In some areas, in fact, better than fine. C.J. Anderson led a rushing attack that found footing against the excellent Carolina front, going for 92 yards and a touchdown on 20 carries. On the Broncos' first scoring drive, Anderson followed rookie fullback Andy Janovich to the left side for 28 yards; moments later, Janovich matched the yardage with his own third-down scoring dash. As impressive as the big-yardage runs, though, were the smaller but consistently available chunks. Anderson and the Denver line had a seemingly telepathic connection, the latter wedging open a gap just as the former spotted it and jump-cut through for a gain of six.

Siemian, for his part, showed promise. His throws were zippy and usually accurate, and, in the most obvious contrast to Manning, he proved athletic enough to pick up yards with his feet when he didn't see something he liked. The inevitable mistakes—two picks, other passes that could or should have been—seemed to come less from panic than plain inexperience; Northwestern, where Siemian last started a game, doesn't tend to face defenders like Luke Kuechly and Thomas Davis.

As is always the case with the Broncos, though, things centered on the defense.
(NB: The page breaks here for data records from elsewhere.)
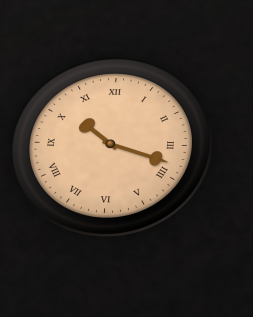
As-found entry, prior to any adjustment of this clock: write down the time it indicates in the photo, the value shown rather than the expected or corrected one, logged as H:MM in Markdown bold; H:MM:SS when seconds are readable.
**10:18**
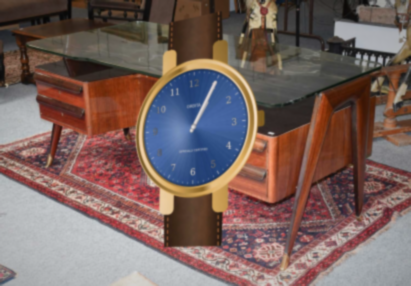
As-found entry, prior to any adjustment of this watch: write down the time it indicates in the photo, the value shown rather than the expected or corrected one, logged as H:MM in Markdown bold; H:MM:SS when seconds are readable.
**1:05**
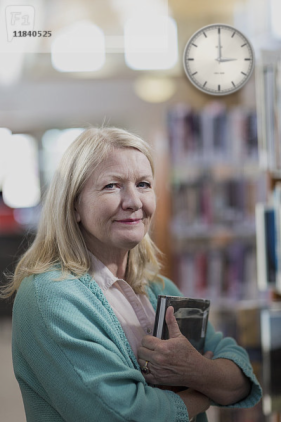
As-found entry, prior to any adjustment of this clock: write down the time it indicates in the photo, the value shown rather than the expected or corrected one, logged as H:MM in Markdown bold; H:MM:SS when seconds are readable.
**3:00**
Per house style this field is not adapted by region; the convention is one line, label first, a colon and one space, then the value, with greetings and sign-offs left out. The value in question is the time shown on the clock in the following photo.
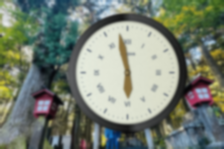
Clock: 5:58
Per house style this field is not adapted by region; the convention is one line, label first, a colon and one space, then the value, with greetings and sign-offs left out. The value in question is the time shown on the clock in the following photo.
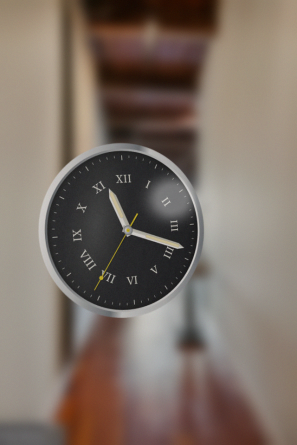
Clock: 11:18:36
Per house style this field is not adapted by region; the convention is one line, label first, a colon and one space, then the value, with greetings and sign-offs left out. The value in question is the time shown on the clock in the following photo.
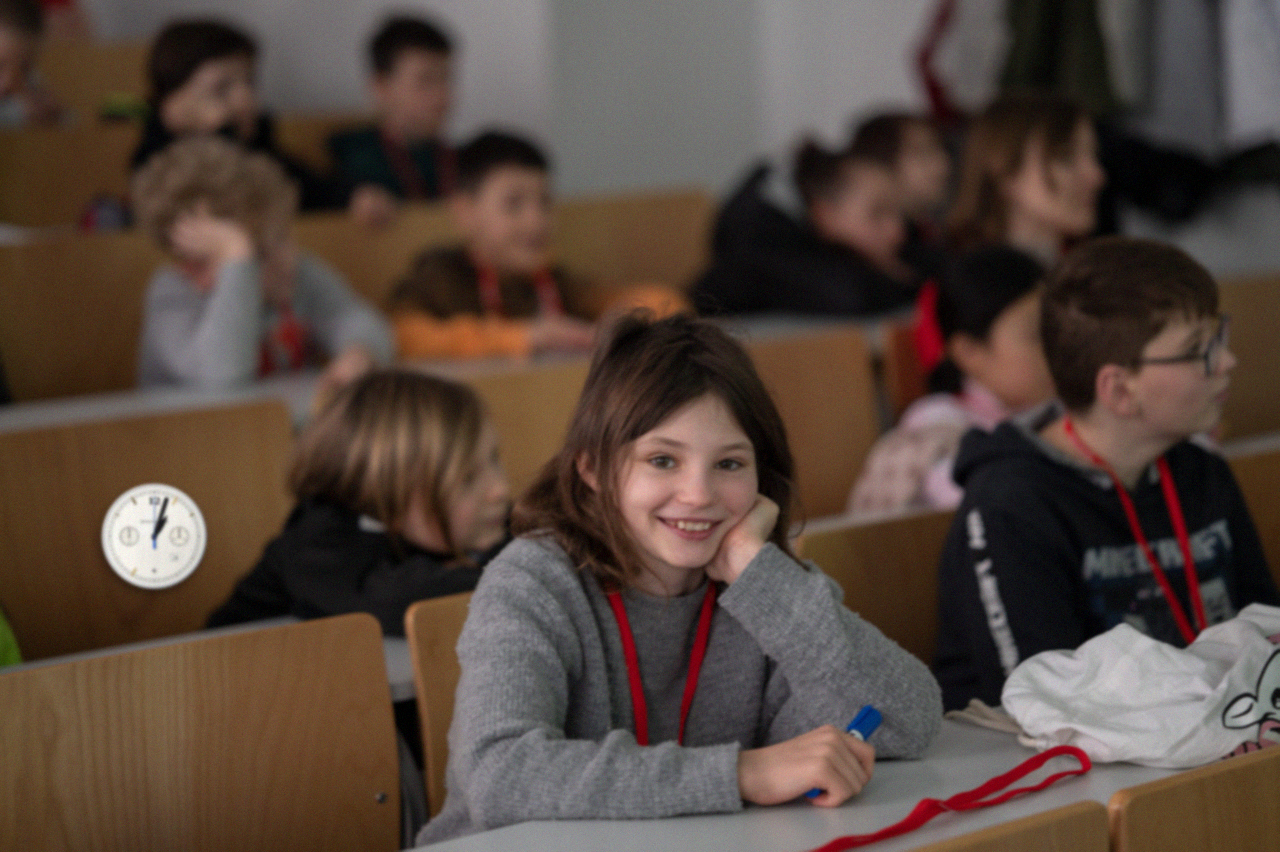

The secondary closed Newton's passing lanes, most spectacularly with a fourth-quarter tip-and-diving-grab interception from Chris Harris Jr., and the pass rush founds its tempo in the second half and punished Newton the rest of the night. DeMarcus Ware and Von Miller sandwiched Newton for a third-quarter sack that left him with a gimpy leg, and the two each brought him down once more on the Panthers' last drive, keeping them from a closer field-goal attempt. In the hours after the game, when video reels were put together and Newton seemed forgetful during a press conference, the Broncos' unflagged hits to the Carolina QB's head became the story. However else these hits resonate—as just a couple more grains of information-sand in a damn big bucket concerning the dangers inherent to football—they also show how often Denver defenders were close enough to Newton to cause harm.

In all, this year's Broncos look a lot like last year's. They run and hit; their inconsistent passing game now comes in the form of sometimes misguided darts instead of theoretically sound but loopy Manning lobs. They'll keep bucking the trend of big aerial yardage and, by the looks of it, hanging in with the big-yardage teams. An offseason that at times appeared orchestrated for a fall-off hasn't seemed to produce one. The champs are still here.